== Soal Latihan ==
Salin kembali bagian teks tentang perkawinan dan perceraian mulai dari "Angka perceraian di Indonesia pada setiap" hingga dan termasuk "sebanyak 444.358 kasus.", dengan mengganti "kasus" menjadi "perkara".

== Kutipan Teks ==
- - -
Perkawinan merupakan perpaduan dua insan dalam suatu ikatan untuk menjalani hidup
besama. Perkawinan sebagai perbuatan hukum menimbulkan tanggung jawab antara suami istri, oleh
karena itu perlu adanya peraturan hukum yang mengatur tentang hak dan kewajiban dalam suatu
perkawinan. Perkawinan ini sudah merupakan kodratnya manusia mempunyai naluri untuk tetap
mempertahankan generasi atau keturunannya. Ketika rumah tangga sudah mempunyai keturunan,
sering kali tujuan berumah tangga untuk membangun rumah tangga bahagia tidak lagi tercapai, dan pada akhirnya berujung pada perceraian, pada hal, akhir dari perjalanan berumah tangga seperti itu tidak pernah dicita-citakan.
Angka perceraian di Indonesia pada setiap tahunnya mengalami tren kenaikan yang cukup
signifikan. Dr. Kamarudin Amin, Direktur Jendral Bimbingan Masyarakat Islam Kementrian Agama RI,2 mengakui akan hal itu. Beliau tidak menafikan data yang dilaporkan Setjen Badilag Mahkamah Agung Republik Indonesia pada tahun ini per Agustus 2020 angka perceraian yang dilaporkan oleh Dirjen Badilag MA sudah mencapai angka 306.688 kasus. Dimana angka perceraian di Indonesia pada tahun 2019 berjumlah 480.618 kasus, mengalami kenaikan sebesar 12 % bila dibandingkan tahun sebelumnya,dimana pada tahun 2018 sebanyak 444.358 kasus.
- - -
== Baris Data ==
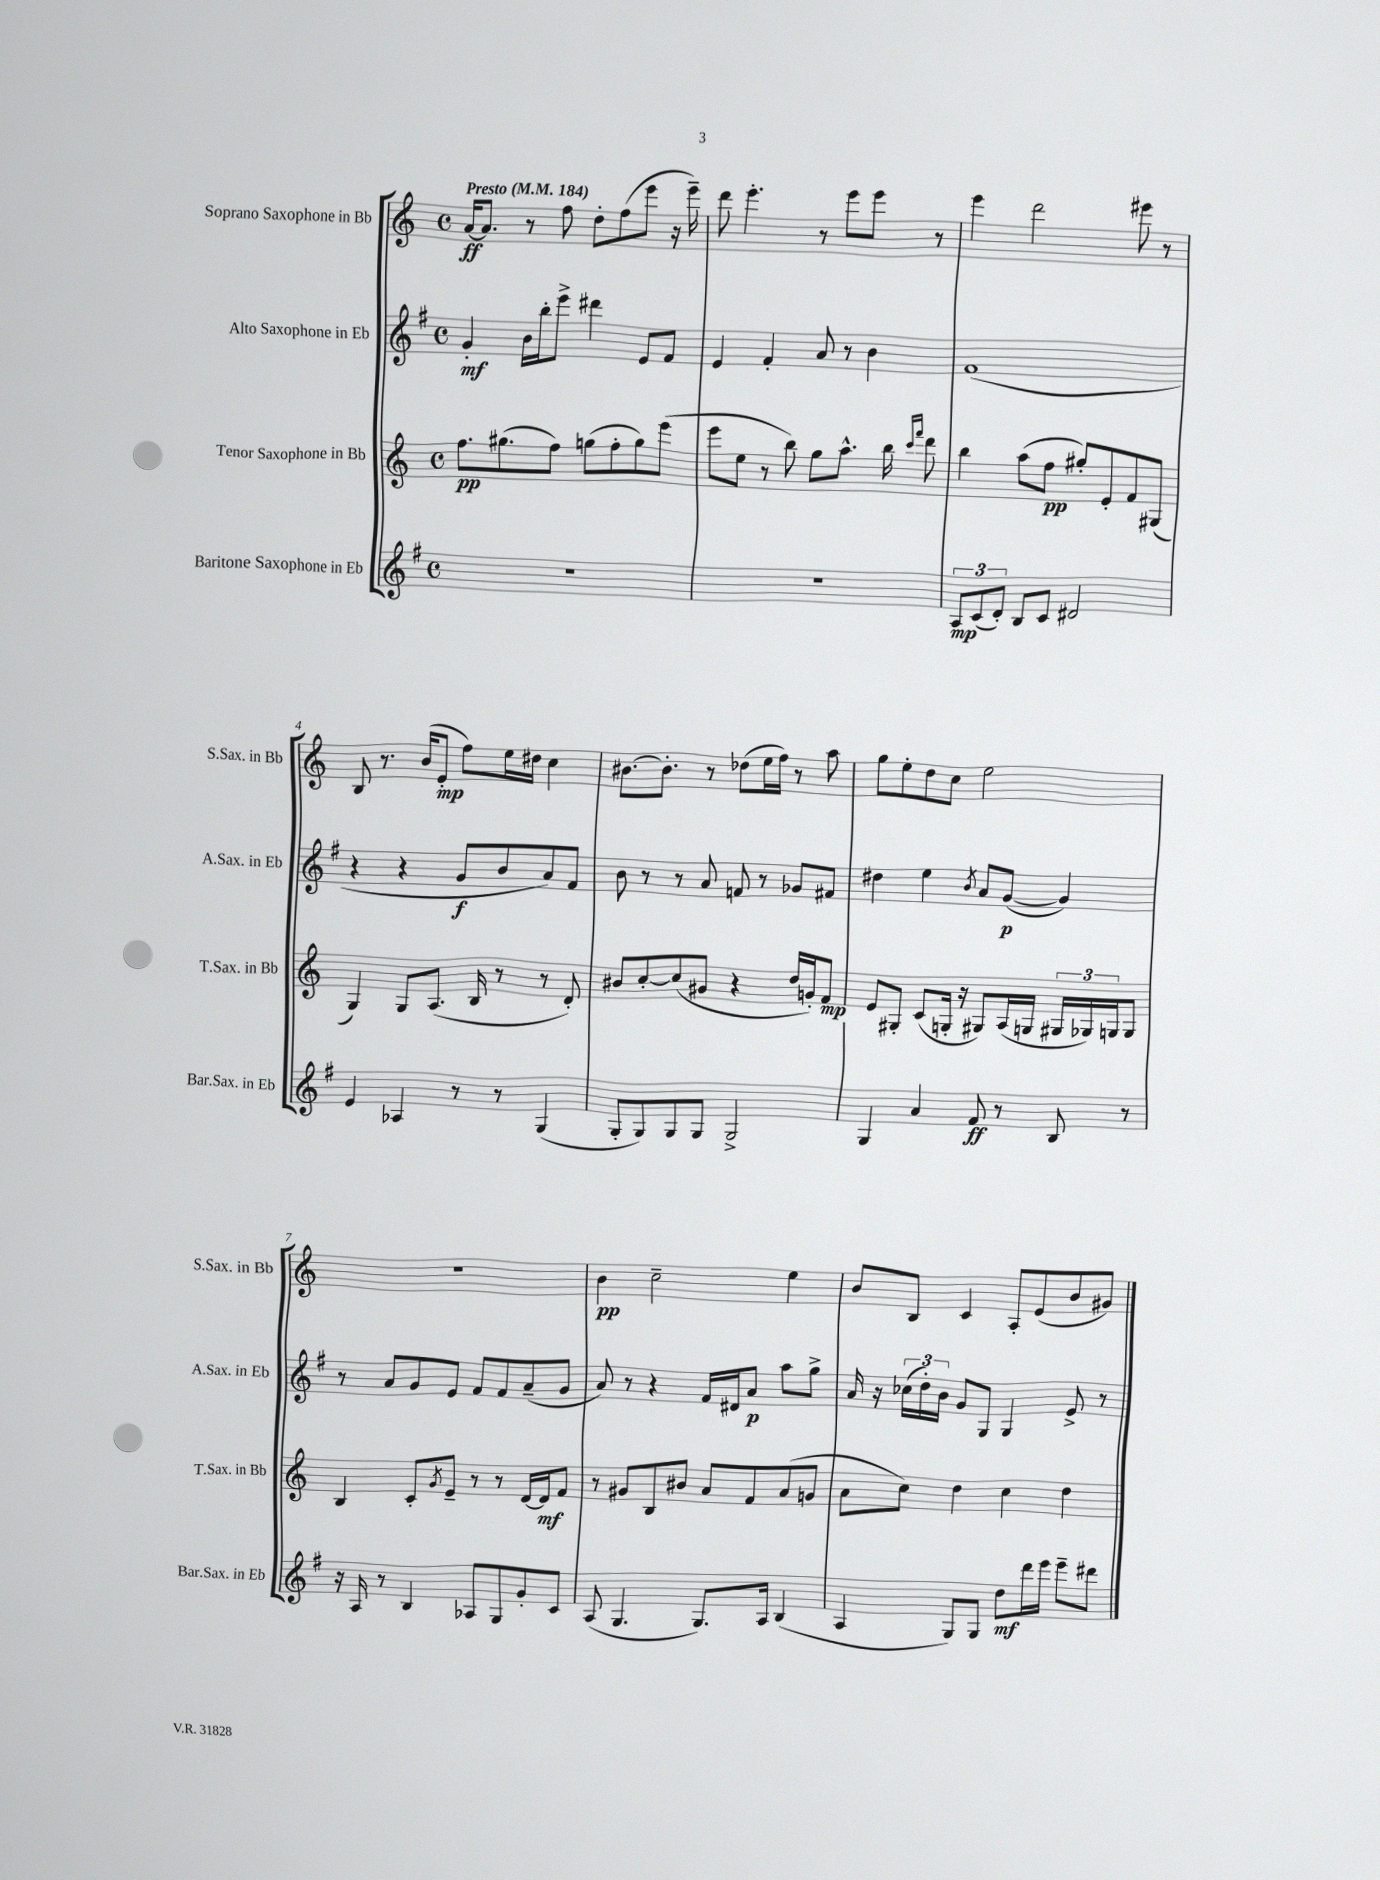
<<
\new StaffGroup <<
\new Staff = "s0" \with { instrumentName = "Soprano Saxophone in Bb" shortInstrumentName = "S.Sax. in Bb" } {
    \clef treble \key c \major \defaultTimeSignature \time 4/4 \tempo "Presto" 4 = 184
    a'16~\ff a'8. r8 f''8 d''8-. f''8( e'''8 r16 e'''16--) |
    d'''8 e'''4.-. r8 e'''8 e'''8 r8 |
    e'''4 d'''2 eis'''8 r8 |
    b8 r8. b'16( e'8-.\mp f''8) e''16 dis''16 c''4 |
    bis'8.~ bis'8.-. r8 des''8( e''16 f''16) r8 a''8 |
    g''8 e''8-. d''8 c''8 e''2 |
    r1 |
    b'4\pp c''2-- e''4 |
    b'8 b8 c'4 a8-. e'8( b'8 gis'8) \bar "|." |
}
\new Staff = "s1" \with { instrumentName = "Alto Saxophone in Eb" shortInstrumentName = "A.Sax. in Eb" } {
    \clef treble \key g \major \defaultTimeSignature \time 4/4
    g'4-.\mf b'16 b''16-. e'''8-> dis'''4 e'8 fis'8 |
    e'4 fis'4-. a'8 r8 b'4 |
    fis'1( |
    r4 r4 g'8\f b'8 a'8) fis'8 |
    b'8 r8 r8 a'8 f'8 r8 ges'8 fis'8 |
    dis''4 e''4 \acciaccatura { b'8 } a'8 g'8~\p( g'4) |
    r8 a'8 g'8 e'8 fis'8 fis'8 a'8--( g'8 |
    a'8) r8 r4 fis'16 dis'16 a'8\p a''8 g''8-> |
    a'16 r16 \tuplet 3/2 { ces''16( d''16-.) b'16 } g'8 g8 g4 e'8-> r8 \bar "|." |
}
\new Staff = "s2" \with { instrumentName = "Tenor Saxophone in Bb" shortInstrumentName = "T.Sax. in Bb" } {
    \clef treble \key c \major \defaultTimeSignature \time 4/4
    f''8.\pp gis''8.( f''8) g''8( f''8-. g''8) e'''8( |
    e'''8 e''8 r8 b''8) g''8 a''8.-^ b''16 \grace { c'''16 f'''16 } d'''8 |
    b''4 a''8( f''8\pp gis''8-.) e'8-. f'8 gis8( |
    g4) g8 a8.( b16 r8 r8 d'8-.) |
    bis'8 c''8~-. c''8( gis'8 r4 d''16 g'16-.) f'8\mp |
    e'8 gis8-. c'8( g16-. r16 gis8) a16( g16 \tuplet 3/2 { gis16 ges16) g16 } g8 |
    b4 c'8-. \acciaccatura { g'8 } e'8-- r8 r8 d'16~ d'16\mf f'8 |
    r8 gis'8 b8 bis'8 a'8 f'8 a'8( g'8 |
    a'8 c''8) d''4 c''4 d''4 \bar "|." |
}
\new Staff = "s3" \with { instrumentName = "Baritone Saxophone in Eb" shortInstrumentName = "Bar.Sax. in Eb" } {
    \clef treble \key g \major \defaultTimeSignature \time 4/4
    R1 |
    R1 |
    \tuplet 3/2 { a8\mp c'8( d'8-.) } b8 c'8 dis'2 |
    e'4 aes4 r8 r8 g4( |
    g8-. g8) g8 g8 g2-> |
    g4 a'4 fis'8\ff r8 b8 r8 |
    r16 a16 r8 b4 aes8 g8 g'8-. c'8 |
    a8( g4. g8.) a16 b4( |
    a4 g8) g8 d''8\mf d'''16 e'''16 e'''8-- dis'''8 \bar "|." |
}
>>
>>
- - -
== Jawaban Tertulis ==
Angka perceraian di Indonesia pada setiap tahunnya mengalami tren kenaikan yang cukup
signifikan. Dr. Kamarudin Amin, Direktur Jendral Bimbingan Masyarakat Islam Kementrian Agama RI,2 mengakui akan hal itu. Beliau tidak menafikan data yang dilaporkan Setjen Badilag Mahkamah Agung Republik Indonesia pada tahun ini per Agustus 2020 angka perceraian yang dilaporkan oleh Dirjen Badilag MA sudah mencapai angka 306.688 perkara. Dimana angka perceraian di Indonesia pada tahun 2019 berjumlah 480.618 perkara, mengalami kenaikan sebesar 12 % bila dibandingkan tahun sebelumnya,dimana pada tahun 2018 sebanyak 444.358 perkara.